## Seu objetivo
Liste, por favor, todos os intertítulos que dividem em seções o texto sobre a saída de Lewandowski do governo.

## Trecho fornecido
▽

O ministro Ricardo Lewandowski deixa oficialmente o governo do presidente Luiz Inácio Lula da Silva nesta sexta-feira (09/01/2026), marcando o fim de uma passagem curta, porém simbólica, pelo terceiro mandato do petista. A saída reacende debates políticos, institucionais e jurídicos sobre o papel de ex-ministros do Supremo Tribunal Federal na estrutura do Executivo.
Uma trajetória que atravessa a história recente do Brasil
Ex-presidente do STF e uma das figuras mais influentes do Judiciário nas últimas décadas, Lewandowski construiu sua carreira no centro das grandes decisões nacionais. No Supremo, foi protagonista em julgamentos históricos, atuou em momentos de forte tensão entre os Poderes e presidiu a Corte durante o impeachment da ex-presidente Dilma Rousseff, em 2016 — episódio que marcou profundamente a democracia brasileira.
Ao aceitar integrar o governo Lula , Lewandowski rompeu uma tradição informal de distanciamento entre o topo do Judiciário e cargos políticos imediatos no Executivo, o que desde o início gerou controvérsia.
Saída cercada de simbolismo e críticas
A despedida do ministro ocorre em meio a avaliações divergentes. Aliados do Planalto destacam sua contribuição técnica, institucional e o peso político de seu nome para o diálogo entre os Poderes. Já críticos apontam que sua presença no governo alimentou discursos sobre politização do Judiciário e levantou questionamentos éticos sobre a chamada “porta giratória” entre STF e Executivo.
Nos bastidores, a avaliação é de que a permanência de Lewandowski tornou-se politicamente sensível em um ano pré-eleitoral, no qual o governo busca reduzir tensões e evitar novos flancos de desgaste.
Impacto político e institucional
A saída de Ricardo Lewandowski não representa apenas uma mudança administrativa. Ela simboliza o encerramento de um experimento político-institucional raro no Brasil contemporâneo: a incorporação direta de um ex-presidente do STF ao núcleo do Executivo federal em pleno mandato.
Especialistas avaliam que o episódio deverá influenciar debates futuros sobre quarentena institucional, limites éticos e a relação entre os Poderes da República.
O que fica para a história
Com a saída nesta sexta-feira, Lewandowski retorna à condição de uma das maiores referências do Direito Constitucional brasileiro, agora com mais um capítulo controverso em sua trajetória. Para apoiadores, deixa um legado de estabilidade e diálogo. Para críticos, um alerta sobre os riscos da sobreposição entre Justiça e política.
O fato é que sua passagem pelo governo Lula já está registrada como um dos episódios mais discutidos e emblemáticos da atual fase da democracia brasileira.

△

## Informações extraídas
▽

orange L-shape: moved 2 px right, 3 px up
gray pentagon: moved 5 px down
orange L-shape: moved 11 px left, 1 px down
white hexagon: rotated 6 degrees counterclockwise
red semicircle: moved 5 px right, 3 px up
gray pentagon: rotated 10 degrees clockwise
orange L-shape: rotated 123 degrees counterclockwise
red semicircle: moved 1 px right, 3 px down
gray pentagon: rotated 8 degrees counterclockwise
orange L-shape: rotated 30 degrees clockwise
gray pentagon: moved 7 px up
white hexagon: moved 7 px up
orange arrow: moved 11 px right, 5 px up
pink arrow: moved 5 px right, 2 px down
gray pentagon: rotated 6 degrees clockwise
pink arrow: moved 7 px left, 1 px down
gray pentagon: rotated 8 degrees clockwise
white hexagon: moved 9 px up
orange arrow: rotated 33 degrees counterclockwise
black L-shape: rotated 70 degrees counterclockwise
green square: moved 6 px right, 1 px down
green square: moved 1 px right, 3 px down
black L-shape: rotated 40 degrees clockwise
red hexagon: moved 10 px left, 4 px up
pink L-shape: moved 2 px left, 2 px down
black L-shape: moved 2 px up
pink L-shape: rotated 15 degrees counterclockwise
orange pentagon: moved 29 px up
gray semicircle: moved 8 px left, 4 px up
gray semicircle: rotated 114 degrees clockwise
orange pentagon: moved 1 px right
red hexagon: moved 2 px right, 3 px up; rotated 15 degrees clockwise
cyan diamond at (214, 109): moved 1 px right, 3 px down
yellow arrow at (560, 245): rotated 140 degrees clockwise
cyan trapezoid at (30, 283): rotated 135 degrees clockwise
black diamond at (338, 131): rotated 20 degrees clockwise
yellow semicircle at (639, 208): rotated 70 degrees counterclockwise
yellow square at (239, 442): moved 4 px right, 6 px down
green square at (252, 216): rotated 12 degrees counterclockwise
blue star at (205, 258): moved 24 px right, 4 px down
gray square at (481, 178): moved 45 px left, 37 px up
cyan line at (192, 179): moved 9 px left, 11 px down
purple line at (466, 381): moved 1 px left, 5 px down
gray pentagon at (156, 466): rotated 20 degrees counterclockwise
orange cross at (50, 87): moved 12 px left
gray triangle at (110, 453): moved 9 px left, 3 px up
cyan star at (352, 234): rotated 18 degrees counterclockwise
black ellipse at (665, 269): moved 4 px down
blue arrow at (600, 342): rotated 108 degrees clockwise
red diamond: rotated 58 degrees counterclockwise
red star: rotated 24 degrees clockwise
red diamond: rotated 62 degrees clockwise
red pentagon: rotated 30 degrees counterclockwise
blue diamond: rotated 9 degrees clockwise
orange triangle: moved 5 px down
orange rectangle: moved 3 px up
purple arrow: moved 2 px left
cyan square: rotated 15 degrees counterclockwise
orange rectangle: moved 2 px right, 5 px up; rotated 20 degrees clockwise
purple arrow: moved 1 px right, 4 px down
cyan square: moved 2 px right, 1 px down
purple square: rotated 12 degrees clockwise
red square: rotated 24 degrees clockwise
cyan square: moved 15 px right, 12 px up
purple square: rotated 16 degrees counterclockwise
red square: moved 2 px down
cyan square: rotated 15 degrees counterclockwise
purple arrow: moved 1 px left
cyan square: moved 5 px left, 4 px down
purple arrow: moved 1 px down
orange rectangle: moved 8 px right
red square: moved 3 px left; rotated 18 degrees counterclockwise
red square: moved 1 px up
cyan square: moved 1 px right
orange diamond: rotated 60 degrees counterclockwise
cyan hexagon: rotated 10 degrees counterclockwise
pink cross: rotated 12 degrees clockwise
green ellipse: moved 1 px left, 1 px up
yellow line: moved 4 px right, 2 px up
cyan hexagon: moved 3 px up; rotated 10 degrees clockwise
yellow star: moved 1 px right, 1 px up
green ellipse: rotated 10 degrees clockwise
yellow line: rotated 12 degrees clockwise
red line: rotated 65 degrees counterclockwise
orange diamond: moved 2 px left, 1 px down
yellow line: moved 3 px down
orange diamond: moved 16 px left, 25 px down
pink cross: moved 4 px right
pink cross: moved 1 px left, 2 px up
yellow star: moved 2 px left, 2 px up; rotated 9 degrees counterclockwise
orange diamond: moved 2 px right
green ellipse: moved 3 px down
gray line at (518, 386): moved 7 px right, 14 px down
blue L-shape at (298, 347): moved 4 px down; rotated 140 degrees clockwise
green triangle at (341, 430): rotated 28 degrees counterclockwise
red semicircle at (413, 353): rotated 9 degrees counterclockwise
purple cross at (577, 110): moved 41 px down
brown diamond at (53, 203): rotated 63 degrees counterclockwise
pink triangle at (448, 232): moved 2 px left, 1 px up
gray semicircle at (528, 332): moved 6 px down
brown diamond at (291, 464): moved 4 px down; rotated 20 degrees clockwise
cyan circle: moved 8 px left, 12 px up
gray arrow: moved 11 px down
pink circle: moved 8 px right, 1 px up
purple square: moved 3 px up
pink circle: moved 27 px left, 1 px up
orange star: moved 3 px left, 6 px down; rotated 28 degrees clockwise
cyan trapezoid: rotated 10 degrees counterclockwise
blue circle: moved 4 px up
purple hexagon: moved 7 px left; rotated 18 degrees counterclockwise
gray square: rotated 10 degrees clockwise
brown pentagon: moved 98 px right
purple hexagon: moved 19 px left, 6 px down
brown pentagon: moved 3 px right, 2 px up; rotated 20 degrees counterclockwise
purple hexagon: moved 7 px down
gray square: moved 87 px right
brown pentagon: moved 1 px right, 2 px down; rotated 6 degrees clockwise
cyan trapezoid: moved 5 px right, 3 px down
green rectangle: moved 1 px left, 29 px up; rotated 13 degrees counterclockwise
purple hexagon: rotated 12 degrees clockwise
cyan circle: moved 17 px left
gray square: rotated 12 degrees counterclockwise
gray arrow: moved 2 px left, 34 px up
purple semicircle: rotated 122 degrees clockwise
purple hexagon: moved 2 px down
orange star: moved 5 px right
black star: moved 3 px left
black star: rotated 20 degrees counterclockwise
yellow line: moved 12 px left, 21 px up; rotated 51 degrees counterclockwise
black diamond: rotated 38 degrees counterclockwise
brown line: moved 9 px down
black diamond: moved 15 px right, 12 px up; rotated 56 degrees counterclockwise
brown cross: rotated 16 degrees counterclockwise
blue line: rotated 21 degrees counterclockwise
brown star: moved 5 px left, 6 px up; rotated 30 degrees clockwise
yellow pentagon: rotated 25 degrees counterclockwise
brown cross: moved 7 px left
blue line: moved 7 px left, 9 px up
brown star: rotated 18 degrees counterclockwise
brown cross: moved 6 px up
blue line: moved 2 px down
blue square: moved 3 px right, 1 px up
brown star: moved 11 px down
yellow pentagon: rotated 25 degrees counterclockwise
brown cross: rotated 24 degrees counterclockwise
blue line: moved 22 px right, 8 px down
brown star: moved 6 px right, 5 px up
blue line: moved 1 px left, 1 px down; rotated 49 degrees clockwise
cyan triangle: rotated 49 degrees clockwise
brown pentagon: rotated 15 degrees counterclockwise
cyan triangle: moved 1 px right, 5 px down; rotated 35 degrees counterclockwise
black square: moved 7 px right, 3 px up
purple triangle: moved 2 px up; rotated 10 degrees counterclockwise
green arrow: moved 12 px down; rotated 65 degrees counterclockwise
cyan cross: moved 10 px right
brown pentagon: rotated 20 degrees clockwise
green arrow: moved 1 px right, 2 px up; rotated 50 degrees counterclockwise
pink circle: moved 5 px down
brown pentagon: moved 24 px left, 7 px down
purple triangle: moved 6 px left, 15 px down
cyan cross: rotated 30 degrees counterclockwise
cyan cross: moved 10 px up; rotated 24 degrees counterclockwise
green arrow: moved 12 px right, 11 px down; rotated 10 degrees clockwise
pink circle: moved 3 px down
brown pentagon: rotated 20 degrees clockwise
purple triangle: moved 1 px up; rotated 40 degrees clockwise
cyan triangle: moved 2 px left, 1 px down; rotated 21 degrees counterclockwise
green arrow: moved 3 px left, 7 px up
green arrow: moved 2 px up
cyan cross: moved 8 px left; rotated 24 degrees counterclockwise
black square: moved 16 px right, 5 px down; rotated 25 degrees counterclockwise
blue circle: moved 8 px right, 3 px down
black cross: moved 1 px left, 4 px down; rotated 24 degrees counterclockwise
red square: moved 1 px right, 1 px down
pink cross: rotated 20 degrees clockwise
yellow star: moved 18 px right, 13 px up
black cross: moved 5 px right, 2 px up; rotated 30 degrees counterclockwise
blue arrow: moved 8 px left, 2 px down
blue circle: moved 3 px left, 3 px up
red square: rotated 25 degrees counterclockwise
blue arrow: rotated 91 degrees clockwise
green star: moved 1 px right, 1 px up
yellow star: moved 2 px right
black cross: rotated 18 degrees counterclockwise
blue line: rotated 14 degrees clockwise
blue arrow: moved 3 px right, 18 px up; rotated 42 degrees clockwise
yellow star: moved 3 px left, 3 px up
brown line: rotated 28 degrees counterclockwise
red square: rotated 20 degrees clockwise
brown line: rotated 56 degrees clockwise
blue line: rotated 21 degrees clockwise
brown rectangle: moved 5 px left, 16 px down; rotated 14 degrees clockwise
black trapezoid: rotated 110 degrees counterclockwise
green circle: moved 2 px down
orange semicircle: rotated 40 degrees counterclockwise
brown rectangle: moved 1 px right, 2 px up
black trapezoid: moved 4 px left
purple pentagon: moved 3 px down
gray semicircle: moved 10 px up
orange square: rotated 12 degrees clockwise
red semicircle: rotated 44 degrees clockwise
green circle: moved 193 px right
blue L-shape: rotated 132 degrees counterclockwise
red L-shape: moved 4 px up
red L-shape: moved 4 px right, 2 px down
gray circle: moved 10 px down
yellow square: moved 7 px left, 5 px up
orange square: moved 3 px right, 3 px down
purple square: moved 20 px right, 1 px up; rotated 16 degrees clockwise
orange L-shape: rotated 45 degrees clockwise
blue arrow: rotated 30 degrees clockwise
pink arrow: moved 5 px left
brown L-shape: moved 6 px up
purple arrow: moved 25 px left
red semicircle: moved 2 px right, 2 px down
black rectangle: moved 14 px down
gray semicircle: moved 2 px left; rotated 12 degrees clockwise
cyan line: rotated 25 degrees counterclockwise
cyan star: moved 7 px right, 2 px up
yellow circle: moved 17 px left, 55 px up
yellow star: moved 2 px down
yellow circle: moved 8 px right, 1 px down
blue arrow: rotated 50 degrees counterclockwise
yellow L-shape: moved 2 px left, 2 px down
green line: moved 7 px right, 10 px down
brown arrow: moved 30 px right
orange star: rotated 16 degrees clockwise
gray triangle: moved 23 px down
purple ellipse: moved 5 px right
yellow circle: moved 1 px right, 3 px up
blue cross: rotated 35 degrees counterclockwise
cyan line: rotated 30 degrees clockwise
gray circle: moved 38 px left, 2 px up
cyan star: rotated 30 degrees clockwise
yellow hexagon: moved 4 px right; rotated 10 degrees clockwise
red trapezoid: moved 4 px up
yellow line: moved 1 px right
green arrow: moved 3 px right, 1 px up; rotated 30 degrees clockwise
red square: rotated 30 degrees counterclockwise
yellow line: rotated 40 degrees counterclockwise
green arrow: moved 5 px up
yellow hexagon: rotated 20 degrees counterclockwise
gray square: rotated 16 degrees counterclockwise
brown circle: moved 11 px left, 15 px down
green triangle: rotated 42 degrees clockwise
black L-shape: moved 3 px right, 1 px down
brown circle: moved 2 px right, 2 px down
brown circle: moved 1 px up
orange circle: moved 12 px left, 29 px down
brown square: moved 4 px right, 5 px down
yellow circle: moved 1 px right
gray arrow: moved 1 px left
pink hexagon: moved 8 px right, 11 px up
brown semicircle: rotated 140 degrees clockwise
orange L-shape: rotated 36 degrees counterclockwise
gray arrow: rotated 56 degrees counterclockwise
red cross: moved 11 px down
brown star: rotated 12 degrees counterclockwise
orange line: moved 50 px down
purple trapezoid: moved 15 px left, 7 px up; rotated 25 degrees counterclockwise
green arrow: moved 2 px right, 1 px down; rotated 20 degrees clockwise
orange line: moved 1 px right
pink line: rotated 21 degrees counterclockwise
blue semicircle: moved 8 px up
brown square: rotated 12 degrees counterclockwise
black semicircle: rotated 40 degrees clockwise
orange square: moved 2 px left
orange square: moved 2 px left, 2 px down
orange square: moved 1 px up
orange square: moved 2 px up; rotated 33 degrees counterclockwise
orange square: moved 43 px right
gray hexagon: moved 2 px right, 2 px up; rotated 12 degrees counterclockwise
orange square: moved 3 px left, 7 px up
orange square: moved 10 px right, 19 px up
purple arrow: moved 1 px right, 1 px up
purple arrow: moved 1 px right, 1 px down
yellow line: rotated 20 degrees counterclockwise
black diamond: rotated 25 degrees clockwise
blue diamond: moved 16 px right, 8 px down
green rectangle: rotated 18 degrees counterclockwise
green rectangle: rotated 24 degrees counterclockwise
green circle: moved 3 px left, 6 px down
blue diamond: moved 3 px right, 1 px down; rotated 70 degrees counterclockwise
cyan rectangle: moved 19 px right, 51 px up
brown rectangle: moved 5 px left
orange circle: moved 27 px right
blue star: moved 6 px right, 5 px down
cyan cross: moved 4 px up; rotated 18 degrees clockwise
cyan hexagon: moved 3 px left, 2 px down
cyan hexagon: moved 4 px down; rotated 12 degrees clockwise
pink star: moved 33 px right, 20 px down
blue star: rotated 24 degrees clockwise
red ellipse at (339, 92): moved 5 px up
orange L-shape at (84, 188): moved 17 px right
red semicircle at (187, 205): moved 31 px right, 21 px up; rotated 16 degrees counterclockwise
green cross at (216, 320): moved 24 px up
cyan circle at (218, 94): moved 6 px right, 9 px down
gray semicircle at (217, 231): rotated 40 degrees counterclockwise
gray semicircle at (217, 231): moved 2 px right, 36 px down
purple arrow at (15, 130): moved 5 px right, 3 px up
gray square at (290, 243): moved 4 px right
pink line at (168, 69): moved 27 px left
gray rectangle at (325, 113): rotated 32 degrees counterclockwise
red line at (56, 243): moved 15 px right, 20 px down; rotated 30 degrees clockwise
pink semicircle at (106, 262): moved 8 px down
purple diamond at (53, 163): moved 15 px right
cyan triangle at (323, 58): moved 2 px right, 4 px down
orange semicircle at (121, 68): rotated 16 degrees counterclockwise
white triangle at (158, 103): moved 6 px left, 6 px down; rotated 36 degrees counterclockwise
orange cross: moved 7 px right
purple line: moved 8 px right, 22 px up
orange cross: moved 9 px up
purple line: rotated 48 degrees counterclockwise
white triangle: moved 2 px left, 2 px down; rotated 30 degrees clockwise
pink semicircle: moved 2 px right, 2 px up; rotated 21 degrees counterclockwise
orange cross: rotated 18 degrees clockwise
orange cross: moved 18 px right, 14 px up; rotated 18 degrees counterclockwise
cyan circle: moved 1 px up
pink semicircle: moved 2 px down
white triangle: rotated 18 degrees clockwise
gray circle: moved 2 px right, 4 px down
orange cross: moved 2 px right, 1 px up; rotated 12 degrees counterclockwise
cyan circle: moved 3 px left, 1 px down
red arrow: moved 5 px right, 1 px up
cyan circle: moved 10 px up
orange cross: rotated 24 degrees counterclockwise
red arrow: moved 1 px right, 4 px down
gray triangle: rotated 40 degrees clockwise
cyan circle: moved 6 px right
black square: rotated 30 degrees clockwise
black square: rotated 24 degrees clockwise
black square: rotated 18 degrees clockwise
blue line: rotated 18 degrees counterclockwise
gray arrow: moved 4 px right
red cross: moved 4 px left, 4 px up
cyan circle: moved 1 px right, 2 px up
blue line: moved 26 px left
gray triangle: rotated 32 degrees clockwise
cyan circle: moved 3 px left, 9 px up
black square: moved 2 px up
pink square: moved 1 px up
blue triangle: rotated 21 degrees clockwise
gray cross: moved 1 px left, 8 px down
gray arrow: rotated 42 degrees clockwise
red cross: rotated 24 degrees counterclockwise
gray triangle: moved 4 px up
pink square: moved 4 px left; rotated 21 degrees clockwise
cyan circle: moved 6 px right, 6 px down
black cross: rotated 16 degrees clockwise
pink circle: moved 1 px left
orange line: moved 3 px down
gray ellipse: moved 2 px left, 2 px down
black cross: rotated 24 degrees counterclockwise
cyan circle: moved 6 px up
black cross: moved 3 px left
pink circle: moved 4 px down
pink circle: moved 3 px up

△

## Espaço para resposta
- Uma trajetória que atravessa a história recente do Brasil
- Saída cercada de simbolismo e críticas
- Impacto político e institucional
- O que fica para a história